Par ailleurs, il est communément admis que le Président Ianoukovitch est entouré d'oligarques, qui n'ont pour seul but que de préserver et faire fructifier leurs intérêts financiers. Or, un pas a été franchi en ce sens qui a attiré la colère de Bruxelles. Alors que la Commission avait fait pression sur l'Ukraine pour que soit adoptée une loi sur les achats publics, secteur jugé très corrompu, une série d'amendements a élargi la liste des marchandises et services pouvant être commandés sans appel d'offres, et notamment des services publics comme l'approvisionnement en eau, en gaz... Face à cette dérive, l'Union européenne a suspendu le versement de la première tranche de 31 millions d'euros d'un don de 100 millions d'euros destinés à la modernisation des secteurs de l'énergie et des transports ukrainiens. Et même si par la suite, le Gouvernement ukrainien s'est engagé à faire adopter de nouveaux amendements, cette affaire est le signe d'une tentative d'utilisation du pouvoir au profit de la protection d'intérêts privés. La collusion entre milieux d'affaires et vie politique est toujours une réalité en Ukraine et entraîne une désaffection populaire pour la classe politique et la démocratie.
Enfin, la Commission européenne constate qu'il existe toujours des atteintes aux droits de l'homme et aux libertés fondamentales, voire des aggravations dans certains domaines qui ont amené le commissaire chargé de l'élargissement, Stefan Füle, à déclarer le 20 octobre 2010 : « Nous sommes préoccupés des rapports réguliers et multiples sur la détérioration du respect des droits fondamentaux et des principes démocratiques en Ukraine. Ce qui nous inquiète en plus, ce sont les plaintes sur des violations de la liberté de la presse, de rassemblement et d'association ». Il a ajouté que « le respect de ces valeurs fondamentales est essentiel ». Ce sont des valeurs sur lesquelles, l'Union européenne « n'est pas prête à faire des compromis ».

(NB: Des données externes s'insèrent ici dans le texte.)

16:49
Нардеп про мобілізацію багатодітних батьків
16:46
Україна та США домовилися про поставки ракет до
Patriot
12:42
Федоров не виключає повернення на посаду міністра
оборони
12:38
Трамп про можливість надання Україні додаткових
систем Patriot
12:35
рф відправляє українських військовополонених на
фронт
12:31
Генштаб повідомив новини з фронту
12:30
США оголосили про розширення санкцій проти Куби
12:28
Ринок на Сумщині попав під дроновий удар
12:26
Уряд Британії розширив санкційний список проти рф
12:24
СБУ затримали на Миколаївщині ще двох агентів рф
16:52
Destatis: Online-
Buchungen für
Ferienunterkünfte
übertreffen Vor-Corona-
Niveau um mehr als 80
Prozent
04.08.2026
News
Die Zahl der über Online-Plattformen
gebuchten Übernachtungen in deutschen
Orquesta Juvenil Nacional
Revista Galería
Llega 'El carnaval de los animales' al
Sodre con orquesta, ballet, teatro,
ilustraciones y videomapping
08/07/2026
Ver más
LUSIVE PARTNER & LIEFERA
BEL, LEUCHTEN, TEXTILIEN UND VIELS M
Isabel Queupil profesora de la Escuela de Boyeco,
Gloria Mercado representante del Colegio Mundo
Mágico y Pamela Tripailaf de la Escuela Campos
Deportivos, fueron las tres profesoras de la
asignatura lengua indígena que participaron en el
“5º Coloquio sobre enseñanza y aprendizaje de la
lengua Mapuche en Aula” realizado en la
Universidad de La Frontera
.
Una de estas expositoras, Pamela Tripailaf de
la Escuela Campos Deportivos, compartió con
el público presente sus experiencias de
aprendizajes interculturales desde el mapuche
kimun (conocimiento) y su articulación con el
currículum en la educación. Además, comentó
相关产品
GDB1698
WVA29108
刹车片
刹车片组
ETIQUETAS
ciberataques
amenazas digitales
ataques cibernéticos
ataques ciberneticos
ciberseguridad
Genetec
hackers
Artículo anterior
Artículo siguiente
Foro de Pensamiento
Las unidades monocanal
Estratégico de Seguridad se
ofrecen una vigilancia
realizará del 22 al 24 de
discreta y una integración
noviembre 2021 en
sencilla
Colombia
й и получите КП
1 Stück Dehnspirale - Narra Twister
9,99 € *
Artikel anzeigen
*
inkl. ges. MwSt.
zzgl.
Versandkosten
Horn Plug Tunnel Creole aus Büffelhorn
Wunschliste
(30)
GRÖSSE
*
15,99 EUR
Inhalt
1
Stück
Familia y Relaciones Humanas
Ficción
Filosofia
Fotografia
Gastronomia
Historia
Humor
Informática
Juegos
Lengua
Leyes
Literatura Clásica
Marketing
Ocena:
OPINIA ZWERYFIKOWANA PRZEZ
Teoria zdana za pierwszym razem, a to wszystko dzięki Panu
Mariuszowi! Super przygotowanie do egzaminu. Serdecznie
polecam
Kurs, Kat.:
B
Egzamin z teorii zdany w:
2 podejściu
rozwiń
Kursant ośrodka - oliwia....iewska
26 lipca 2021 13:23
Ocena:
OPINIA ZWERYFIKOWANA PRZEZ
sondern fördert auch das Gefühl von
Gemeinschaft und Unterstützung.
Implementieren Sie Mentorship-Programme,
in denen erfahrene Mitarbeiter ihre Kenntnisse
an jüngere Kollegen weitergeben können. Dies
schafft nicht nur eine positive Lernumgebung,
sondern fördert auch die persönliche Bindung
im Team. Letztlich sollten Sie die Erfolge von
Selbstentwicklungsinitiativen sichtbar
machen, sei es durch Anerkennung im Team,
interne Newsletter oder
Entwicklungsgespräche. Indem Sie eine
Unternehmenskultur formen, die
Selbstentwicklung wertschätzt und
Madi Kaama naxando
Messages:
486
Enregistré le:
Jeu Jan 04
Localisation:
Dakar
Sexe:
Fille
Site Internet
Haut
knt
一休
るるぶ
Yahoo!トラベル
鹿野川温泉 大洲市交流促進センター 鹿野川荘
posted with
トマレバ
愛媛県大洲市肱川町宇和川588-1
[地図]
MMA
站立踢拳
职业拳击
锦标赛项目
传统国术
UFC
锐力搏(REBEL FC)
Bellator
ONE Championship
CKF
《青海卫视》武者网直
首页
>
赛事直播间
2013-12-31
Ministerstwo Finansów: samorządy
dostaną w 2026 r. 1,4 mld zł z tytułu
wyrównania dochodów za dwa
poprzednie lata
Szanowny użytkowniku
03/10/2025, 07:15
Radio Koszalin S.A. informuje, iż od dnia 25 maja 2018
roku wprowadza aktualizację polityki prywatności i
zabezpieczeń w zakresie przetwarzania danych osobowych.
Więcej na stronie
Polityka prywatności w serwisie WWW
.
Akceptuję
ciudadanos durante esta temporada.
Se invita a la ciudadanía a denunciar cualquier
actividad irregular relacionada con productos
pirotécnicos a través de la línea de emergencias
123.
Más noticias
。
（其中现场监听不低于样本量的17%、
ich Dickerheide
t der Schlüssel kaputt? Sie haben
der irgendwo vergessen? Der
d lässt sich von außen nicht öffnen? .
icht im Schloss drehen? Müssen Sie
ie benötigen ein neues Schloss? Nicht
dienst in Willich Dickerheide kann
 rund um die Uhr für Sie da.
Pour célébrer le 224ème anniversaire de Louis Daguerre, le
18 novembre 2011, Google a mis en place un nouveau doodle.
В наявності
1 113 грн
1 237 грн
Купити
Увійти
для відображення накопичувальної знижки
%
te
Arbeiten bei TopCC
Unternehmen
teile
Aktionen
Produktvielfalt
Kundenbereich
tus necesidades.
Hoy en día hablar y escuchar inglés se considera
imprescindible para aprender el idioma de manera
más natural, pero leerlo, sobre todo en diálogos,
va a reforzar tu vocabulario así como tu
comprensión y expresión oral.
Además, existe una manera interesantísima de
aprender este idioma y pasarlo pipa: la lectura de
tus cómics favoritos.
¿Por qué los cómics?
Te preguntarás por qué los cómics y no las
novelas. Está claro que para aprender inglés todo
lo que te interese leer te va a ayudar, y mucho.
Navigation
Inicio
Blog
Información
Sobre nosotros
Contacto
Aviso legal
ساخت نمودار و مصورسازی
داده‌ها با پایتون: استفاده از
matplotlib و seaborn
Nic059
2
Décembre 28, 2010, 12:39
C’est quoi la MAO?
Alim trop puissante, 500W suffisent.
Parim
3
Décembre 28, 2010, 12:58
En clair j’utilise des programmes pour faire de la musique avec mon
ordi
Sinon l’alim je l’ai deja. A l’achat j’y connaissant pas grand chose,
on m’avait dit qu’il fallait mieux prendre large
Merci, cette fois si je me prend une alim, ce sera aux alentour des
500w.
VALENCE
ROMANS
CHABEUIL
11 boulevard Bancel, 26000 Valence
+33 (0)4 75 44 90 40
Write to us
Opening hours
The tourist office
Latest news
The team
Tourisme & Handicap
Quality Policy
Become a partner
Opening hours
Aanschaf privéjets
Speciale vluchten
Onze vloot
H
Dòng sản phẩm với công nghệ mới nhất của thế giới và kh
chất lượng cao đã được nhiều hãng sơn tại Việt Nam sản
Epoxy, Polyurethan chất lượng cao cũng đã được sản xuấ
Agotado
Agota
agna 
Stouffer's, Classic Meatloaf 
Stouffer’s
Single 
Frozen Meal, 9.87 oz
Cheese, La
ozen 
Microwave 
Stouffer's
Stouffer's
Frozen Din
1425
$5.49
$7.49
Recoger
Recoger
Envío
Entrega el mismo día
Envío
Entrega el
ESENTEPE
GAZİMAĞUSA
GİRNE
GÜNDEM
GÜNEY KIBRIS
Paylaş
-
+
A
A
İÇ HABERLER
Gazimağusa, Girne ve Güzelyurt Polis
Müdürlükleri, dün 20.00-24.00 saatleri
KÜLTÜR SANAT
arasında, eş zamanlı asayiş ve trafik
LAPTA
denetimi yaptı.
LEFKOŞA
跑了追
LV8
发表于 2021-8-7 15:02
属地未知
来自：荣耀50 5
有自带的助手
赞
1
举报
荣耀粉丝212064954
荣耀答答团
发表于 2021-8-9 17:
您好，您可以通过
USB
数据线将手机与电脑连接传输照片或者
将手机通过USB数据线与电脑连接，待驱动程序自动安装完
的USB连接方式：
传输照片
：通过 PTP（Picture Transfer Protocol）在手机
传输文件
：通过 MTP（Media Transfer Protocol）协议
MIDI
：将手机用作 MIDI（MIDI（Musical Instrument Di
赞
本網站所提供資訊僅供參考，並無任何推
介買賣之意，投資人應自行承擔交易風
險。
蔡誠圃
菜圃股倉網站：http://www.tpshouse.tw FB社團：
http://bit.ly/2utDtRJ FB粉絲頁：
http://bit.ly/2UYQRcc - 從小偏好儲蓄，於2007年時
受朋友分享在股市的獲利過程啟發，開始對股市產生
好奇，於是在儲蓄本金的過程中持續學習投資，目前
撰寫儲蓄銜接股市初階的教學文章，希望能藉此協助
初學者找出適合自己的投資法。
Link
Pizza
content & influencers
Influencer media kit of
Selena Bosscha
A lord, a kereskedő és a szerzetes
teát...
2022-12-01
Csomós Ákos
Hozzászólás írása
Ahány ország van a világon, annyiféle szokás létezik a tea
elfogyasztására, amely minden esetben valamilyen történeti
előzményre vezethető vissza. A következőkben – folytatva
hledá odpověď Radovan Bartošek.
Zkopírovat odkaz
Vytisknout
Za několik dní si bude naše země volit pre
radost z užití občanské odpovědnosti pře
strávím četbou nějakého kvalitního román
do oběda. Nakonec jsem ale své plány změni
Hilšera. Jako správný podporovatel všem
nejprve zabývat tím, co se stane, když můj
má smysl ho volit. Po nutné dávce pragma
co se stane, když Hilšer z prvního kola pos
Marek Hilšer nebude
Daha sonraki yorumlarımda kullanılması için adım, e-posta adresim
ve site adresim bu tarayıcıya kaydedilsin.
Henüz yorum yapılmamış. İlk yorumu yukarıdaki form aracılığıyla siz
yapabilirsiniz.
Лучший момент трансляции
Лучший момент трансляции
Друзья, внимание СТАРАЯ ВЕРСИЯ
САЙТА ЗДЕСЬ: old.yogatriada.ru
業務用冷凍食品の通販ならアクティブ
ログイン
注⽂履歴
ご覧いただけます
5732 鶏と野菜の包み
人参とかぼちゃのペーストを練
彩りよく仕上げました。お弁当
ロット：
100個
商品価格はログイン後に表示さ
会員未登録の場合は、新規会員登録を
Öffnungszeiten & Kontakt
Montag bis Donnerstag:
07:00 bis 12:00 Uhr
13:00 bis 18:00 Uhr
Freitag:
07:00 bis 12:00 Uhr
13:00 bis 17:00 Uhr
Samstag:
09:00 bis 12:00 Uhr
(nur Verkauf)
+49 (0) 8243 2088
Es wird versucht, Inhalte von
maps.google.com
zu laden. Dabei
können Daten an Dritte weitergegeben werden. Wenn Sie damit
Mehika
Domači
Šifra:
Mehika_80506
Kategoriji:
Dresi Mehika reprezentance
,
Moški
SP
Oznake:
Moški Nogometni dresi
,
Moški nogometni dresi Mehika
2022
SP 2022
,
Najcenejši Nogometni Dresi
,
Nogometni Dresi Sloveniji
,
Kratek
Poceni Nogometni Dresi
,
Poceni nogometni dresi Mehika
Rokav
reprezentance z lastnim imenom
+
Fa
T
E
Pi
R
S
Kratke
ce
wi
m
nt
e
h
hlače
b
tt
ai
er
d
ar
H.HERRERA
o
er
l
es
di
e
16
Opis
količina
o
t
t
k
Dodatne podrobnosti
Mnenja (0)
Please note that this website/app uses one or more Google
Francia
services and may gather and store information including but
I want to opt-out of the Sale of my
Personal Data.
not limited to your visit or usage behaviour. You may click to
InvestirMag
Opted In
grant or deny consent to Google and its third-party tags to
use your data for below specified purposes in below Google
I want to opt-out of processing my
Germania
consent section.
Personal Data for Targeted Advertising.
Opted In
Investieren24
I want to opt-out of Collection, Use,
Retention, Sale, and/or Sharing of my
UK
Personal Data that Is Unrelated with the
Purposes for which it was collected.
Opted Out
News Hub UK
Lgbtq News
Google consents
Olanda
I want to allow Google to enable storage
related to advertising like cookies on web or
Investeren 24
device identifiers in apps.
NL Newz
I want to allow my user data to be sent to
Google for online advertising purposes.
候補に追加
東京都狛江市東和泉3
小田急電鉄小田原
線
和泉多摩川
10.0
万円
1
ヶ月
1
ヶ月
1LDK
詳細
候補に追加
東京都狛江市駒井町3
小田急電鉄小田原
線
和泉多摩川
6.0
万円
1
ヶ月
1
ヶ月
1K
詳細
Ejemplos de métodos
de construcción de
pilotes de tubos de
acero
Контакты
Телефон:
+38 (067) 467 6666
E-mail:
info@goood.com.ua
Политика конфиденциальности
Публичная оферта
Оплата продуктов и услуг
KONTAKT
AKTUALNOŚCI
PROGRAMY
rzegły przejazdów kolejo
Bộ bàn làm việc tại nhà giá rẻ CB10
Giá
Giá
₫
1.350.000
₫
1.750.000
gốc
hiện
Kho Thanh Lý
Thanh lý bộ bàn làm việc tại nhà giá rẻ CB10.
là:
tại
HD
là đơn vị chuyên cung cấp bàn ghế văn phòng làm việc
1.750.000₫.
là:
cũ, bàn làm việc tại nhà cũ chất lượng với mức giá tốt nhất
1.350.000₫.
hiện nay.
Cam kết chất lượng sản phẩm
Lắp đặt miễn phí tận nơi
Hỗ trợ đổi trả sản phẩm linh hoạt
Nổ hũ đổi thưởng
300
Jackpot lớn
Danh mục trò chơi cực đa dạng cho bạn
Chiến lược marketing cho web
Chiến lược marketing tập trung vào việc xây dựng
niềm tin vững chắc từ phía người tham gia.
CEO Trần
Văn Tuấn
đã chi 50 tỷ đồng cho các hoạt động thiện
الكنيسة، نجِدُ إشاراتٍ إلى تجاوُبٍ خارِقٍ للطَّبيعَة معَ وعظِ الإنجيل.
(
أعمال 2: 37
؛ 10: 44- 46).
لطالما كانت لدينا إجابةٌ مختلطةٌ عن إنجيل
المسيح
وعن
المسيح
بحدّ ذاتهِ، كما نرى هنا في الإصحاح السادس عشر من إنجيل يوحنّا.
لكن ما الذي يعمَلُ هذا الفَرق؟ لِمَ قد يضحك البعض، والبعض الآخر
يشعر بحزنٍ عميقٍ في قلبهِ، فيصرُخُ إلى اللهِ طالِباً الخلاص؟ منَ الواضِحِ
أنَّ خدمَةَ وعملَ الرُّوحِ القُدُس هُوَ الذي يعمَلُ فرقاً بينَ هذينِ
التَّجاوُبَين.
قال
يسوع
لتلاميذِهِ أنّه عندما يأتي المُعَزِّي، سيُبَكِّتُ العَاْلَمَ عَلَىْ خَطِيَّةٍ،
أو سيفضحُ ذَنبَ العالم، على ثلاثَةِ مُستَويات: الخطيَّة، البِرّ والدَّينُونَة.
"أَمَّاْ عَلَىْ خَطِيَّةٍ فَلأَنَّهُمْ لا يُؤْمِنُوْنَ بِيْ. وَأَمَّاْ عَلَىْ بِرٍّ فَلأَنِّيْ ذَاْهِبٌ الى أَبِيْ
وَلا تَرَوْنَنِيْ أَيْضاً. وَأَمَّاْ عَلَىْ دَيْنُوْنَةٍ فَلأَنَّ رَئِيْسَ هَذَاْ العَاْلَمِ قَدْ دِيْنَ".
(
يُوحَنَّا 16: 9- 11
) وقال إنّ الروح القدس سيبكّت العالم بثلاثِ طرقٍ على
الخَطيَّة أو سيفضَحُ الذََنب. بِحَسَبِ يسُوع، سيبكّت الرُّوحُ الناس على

Pour sa part, le Parlement européen, dans une résolution du 9 juin 2011, dénonce une justice sélective visant les membres de l'ancien gouvernement et, en premier lieu, son chef, Ioulia Timochenko, dont le procès s'est ouvert il y a quelques jours. Mme Timochenko est accusée d'abus de pouvoir et de détournement de fonds et risque entre 7 et 12 ans de prison.
L'ensemble de ces points nous rappelle que l'Ukraine est une jeune démocratie, encore en devenir. Mais elle doit comprendre que la multiplication des atteintes aux libertés fondamentales est un frein à son rapprochement avec l'Union européenne.
Et pourtant les autorités font preuve de volontarisme pour moderniser le fonctionnement de l'État et répondre aux demandes internationales en ce sens.
Ainsi en est-il, par exemple, des réformes de l'État de droit qui font l'objet d'une étude des co-rapporteurs de la « commission de suivi » de l'Assemblée parlementaire du Conseil de l'Europe. Les auteurs de l'étude apportent leur soutien aux réformes importantes engagées par l'Ukraine, tant en matière constitutionnelle, qu'électorale ou encore concernant la procédure pénale.
Cependant, ils regrettent l'abandon d'un code électoral unifié au profit d'un projet de loi concernant les seules élections législatives de 2012. Et d'autre part, ils font remarquer qu'à côté de la commission pour le renforcement de la démocratie, commission indépendante et pluraliste créée pour piloter la réforme constitutionnelle, a été créé un comité d'experts dépendant du gouvernement.
Dans le même temps, l'Ukraine a mené ou engagé des réformes ambitieuses, en réponse aux demandes du FMI et de l'Union européenne. En effet, bien qu'elle semble sortir de la crise, l'Ukraine reste fortement soutenue par la communauté internationale. Mais cette aide n'est pas sans exigences, notamment celle de réformes structurelles importantes dans le but d'assurer la viabilité de l'État ukrainien. On peut citer deux réformes emblématiques : celle des retraites, réforme difficile à accepter pour la population, puisqu'elle prévoit une augmentation des cotisations ; celle de l'administration qui devrait améliorer son efficacité, tout en réduisant son coût, puisqu'une réduction de 30 % du nombre de fonctionnaires est prévue ; et enfin celle du secteur gazier, question complexe car elle touche aux relations de l'Ukraine avec la Russie.
Si, pour les institutions internationales, beaucoup de ces réformes ne sont pas assez rapidement adoptées, nous savons bien que des réformes aussi difficiles sont longues à mettre en oeuvre.